**Study text:**
First, let's really dissect what actually happens in the ending of Tevye. We actually get two endings—a fake-out, and then the real thing—and the difference between them is our big clue about the point of it all.
The fake ending happens with the village mayor and a mob of local Gentile show up to beat up Tevye and destroy his house. They're not doing it out of malice, they say—it's just a way of showing the authorities that they got the whole persecute-the-Jews memo that's been making the rounds. They seem menacing enough, sure, but Tevye as always is saved by his quick thinking.
He appeals to their better nature, and points out how alike they all are in their belief in a God who is probably going to ask a question or two about this kind of behavior before letting anyone into heaven. The mayor considers this and agrees—they'll just mess up the house a little bit to stay out of trouble, but mostly will leave Tevye alone. Yay for our hero!
Except not really, because here comes the real ending. A constable rides up and announces that Tevye and co. have three days to clear out of Dodge because their village has been officially declared a no-Jew zone. Where are they supposed to go? No answer. Why do this to a man who has been nothing but a model citizen? No answer. Is there any hope of appeal? Absolutely not. And just like that, Tevye's victory over the villagers is revealed to be just a tiny drop in the bucket of defeat when facing a completely and senselessly oppressive government.
Why do we get these two endings? Shmoop's thinking maybe because there's not really any other good way to illustrate just how deeply the official policy of anti-Semitism goes and how totally undefeatable it is. Even Tevye (a dude who is able to keep his wits about him enough to settle down an angry mob!) can't stand against the tide of displacement, violence, and hatred that keeps this minority population in a state of rootlessness.
Tevye's village is the main setting here, but you can't figure out much about it without knowing a little more about the major historical and political shifts happening way off in big cities like Moscow and St. Petersburg at the same time.
Let us count the ways in which life for Jews in the shtetl of the early 20th-century Russian Empire was not awesome:
First, Russia's government was under some major stress. Although Russia was still an absolute monarchy under a tsar, some hot-headed revolutionaries were really starting to get agitated about the whole autocratic thing.
Quick sidebar: "tsar" is just the Russian word for king, brought to us all the way from Latin's Caesar. (That makes more sense if we spell it the old-fashioned way: "czar.") A monarchy is a system of government where the king/tsar/emperor is in charge, and where that power is passed down a family line. And an absolute monarchy? That's when the king has all the power (he's autocratic). In other words, no parliament, no vice-king, no voting, no Supreme Court, nothing but that one dude on a throne calling all the shots.

**Information supplied:**
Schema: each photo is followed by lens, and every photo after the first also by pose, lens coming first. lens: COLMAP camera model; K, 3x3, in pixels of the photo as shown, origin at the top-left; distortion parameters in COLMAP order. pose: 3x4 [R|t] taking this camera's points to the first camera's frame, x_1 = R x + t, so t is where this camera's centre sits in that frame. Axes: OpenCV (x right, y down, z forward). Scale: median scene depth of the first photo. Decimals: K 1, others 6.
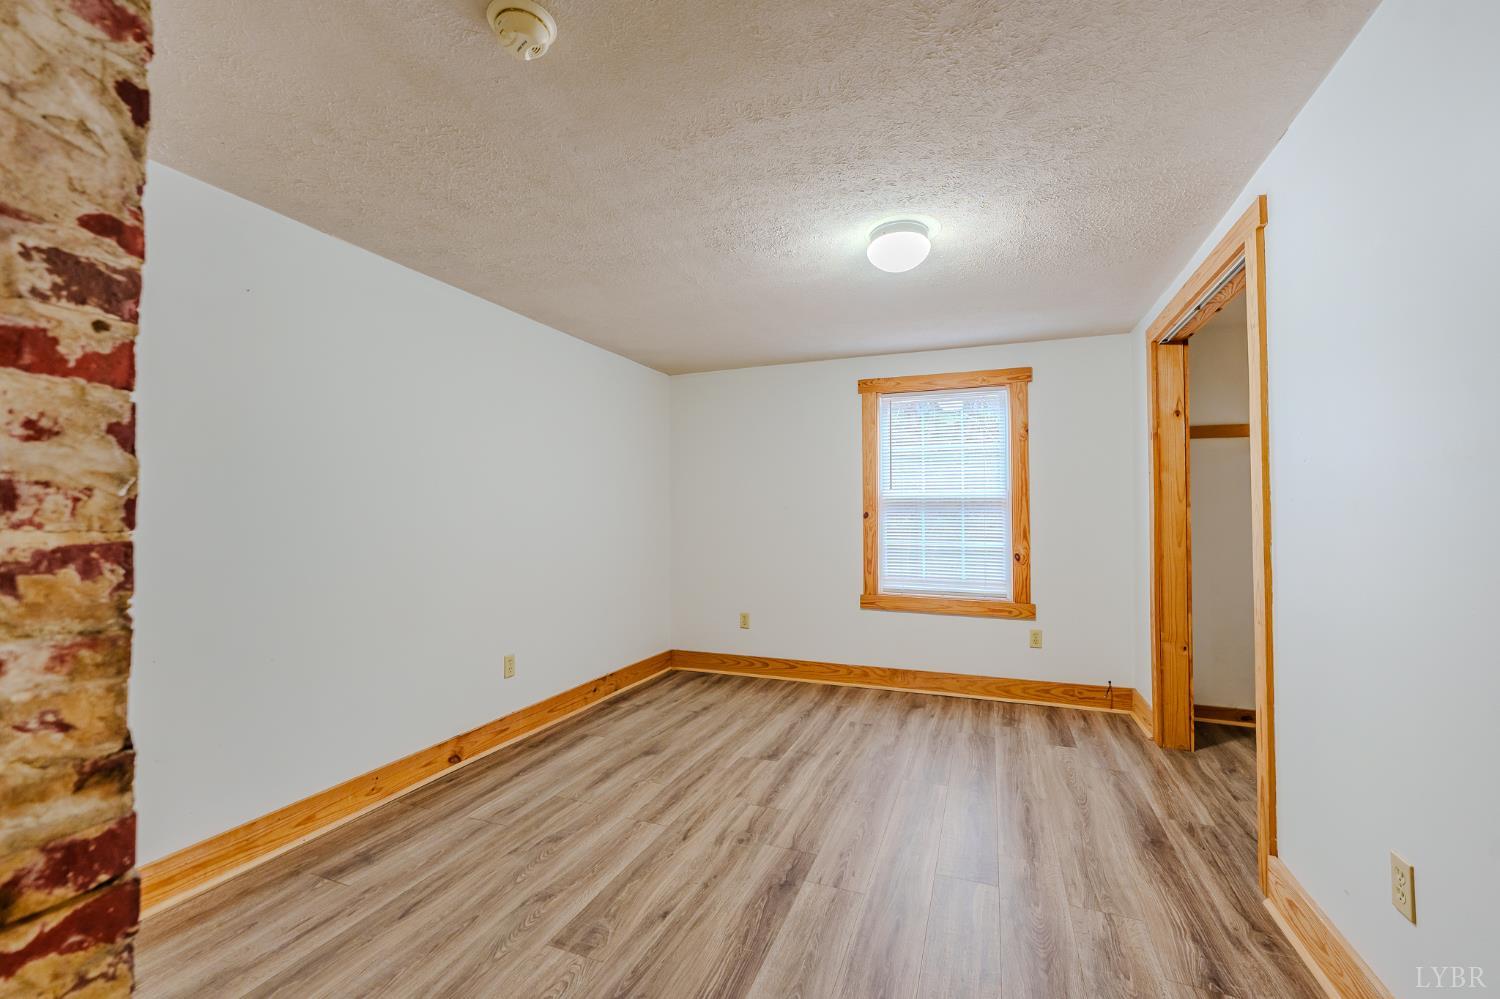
lens RADIAL K [[610.5, 0, 750.0], [0, 610.5, 499.5], [0, 0, 1]] dist [0.000285, 0.000320]
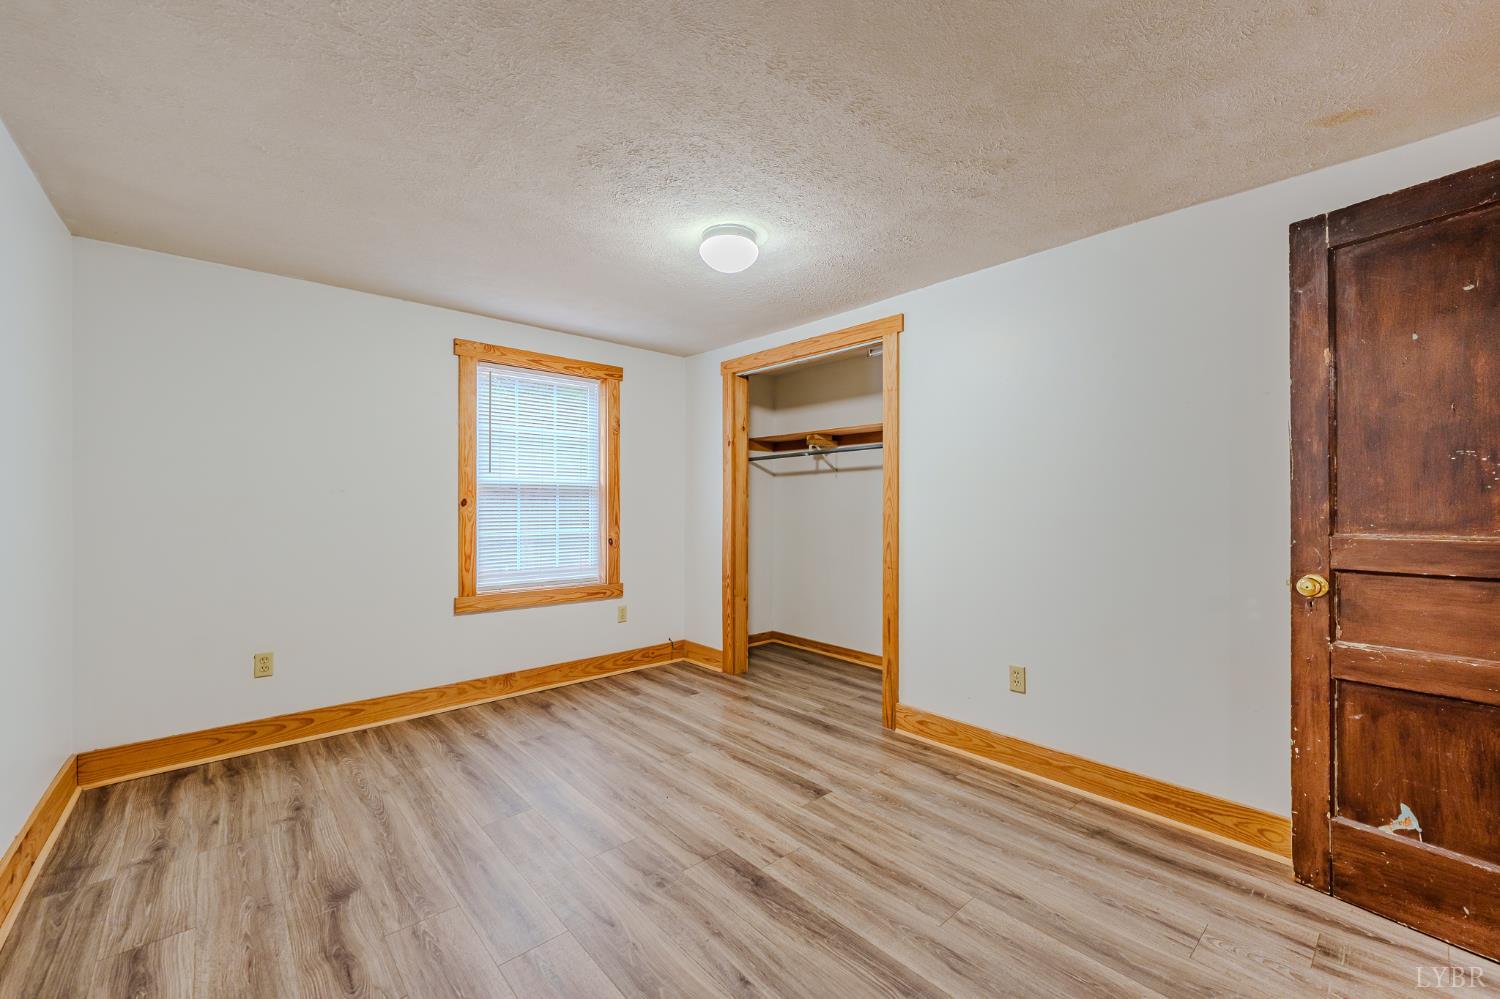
lens RADIAL K [[610.5, 0, 750.0], [0, 610.5, 499.5], [0, 0, 1]] dist [0.000285, 0.000320]
pose [[0.451557, 0.004593, 0.892230, -0.420049], [-0.025423, 0.999647, 0.007720, 0.005427], [-0.891880, -0.026169, 0.451515, 0.298683]]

**Task list:**
1. Answer these questions using the Tevye analysis:
(a) How many days does the constable give Tevye and his family to leave?
(b) Which Latin word does the analysis give as the source of "tsar"?
(c) Which two big cities are named as places where major historical and political shifts were happening?
2. Copy the Tevye analysis word for word, everything from "Why do we get" down to "the same time.".

**Responses by task:**
1.
(a) Three days.
(b) Caesar.
(c) Moscow and St. Petersburg.

2.
Why do we get these two endings? Shmoop's thinking maybe because there's not really any other good way to illustrate just how deeply the official policy of anti-Semitism goes and how totally undefeatable it is. Even Tevye (a dude who is able to keep his wits about him enough to settle down an angry mob!) can't stand against the tide of displacement, violence, and hatred that keeps this minority population in a state of rootlessness.
Tevye's village is the main setting here, but you can't figure out much about it without knowing a little more about the major historical and political shifts happening way off in big cities like Moscow and St. Petersburg at the same time.